Alors, on discute. On se lance dans une discussion sincère. Et l'on va parler sans ambages. C'est vrai que je ne sais même pas ce que c'est que de parler sans ambages. On va parler. On va traiter un sujet un peu inattendu, mais actuel et indispensable... Varicocèle.

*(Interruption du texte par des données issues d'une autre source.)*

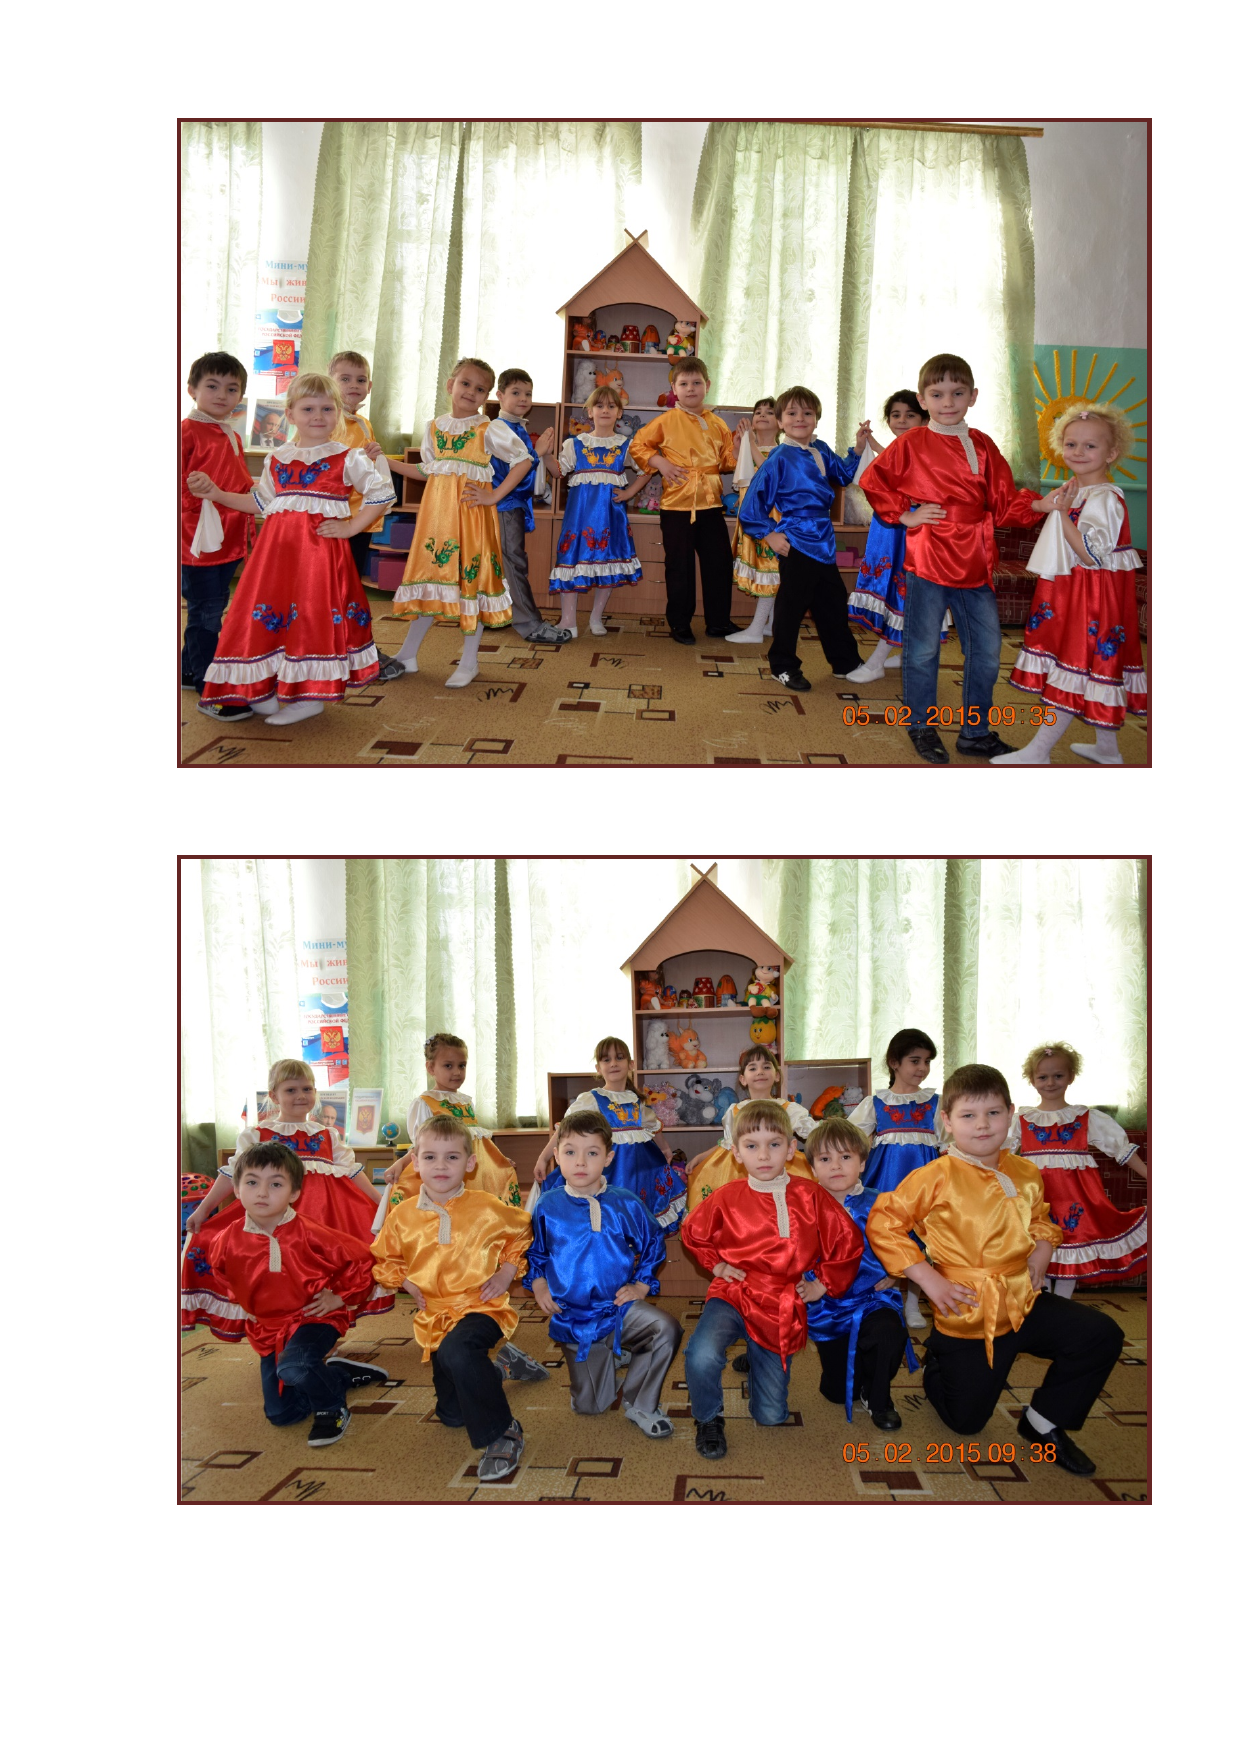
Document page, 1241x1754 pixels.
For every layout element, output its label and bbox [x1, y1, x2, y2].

picture [181, 859, 1147, 1501]
picture [181, 122, 1147, 764]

Il y avait une fois un docteur, un chirurgien. Juif. Non, ne pensez pas que je parle de l'antisémitisme. Mais qui sait... Ce docteur était malinger et petit. Et l’on dirait qu’il était incapable d’effectuer une appendicectomie, c’est-à-dire, il n’arrivait pas à exciser cette apophyse qui ressemble autant à un ver. Il faisait une anesthésie horrible à son patient et effectuait une coupe comme lors d’une appendicectomie, mais… du côté gauche. S’il l’avait fait une seule fois, voire deux, ses collègues l’auraient compris. Comme on dit souvent, beaucoup de choses arrivent dans la médecine, même comme mon collègue Lomatchinski assure, on a vu trois testicules dans le scrotum. Il aurait pu arriver que cette apophyse se trouve dans la partie gauche…

Fin du mois de mai. Derrière les fenêtres du cabinet – c'est le printemps. Il y a les rayons du soleil qui pénètrent à travers les persiennes et apportent dans le cabinet une atmosphère de jeunesse, de verdure et du bonheur insouciante, en me détachant de ces lignes atroces et cruelles que je viens de lire: «Cancer de la prostate. Adénocarcinome d’une différenciation de bas niveau. Score de Gleason – 5+4».

- Mon Dieu, est-ce que tu serais en train de me punir pour les péchés, pour ceux de mon père, de mon grand-père et de mon arrière-grand-père! – a-t-il dit Dilanyan – Prince de Goris, médecin-urologue par cumule. – Car il serait vraiment trop injuste de punir quelqu’un de cette manière, pour seulement ses péchés propres!
- Oganes, je suis, moi aussi, pas mal instruite et j'ai lu Hodja Nasreddin, – lui a-t-elle répondu la rédactrice d'une revue à la mode, en frappant des ongles sur le bureau, – Mais je ne pourrais jamais faire publier cet article!